## Exercise
Below are the records; count the lines in which "유동부채" occurs and report only that number.

• • •

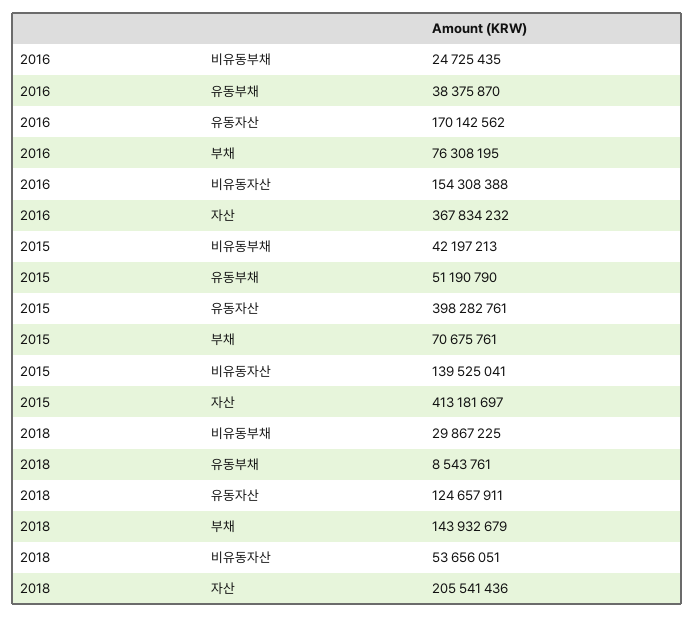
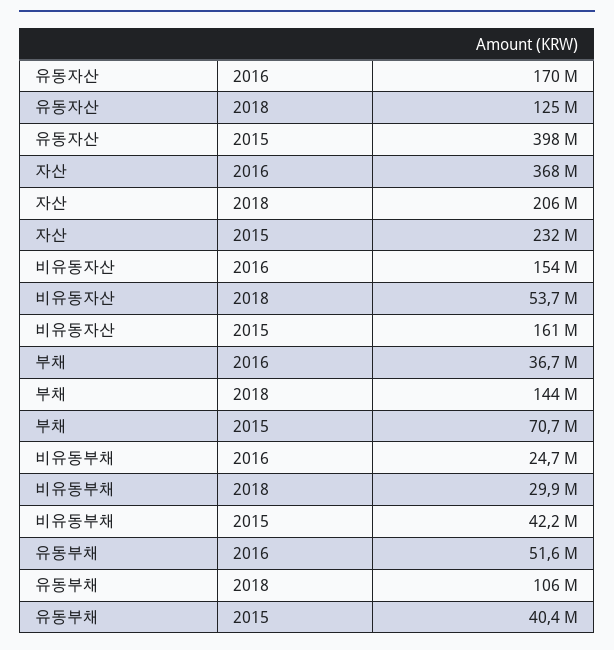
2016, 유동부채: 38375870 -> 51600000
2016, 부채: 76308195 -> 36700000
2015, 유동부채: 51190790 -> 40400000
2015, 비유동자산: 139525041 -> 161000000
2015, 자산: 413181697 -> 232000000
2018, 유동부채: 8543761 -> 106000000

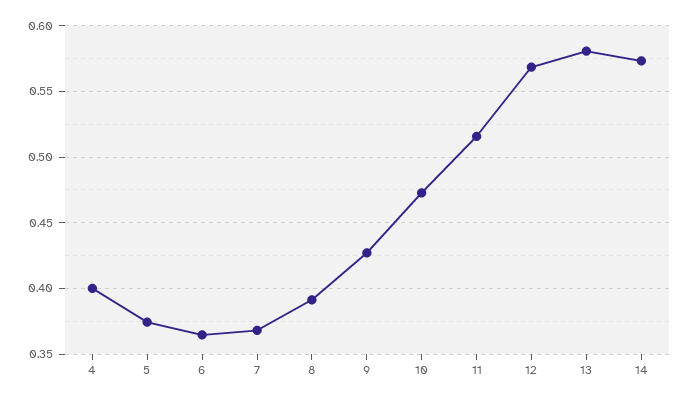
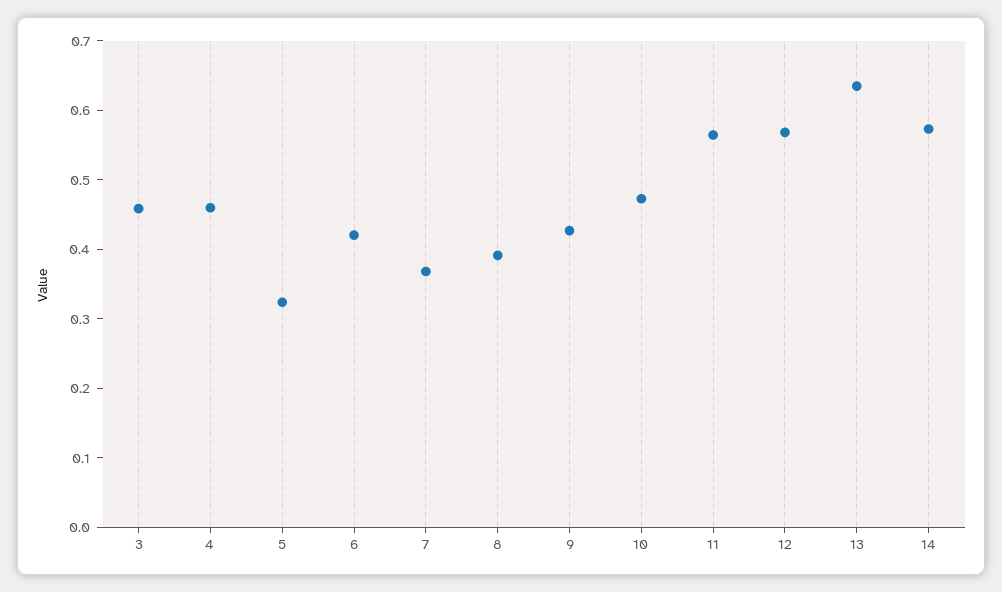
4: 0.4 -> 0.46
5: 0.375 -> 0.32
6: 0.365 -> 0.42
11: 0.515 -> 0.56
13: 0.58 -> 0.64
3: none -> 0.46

• • •

## Exercise output
3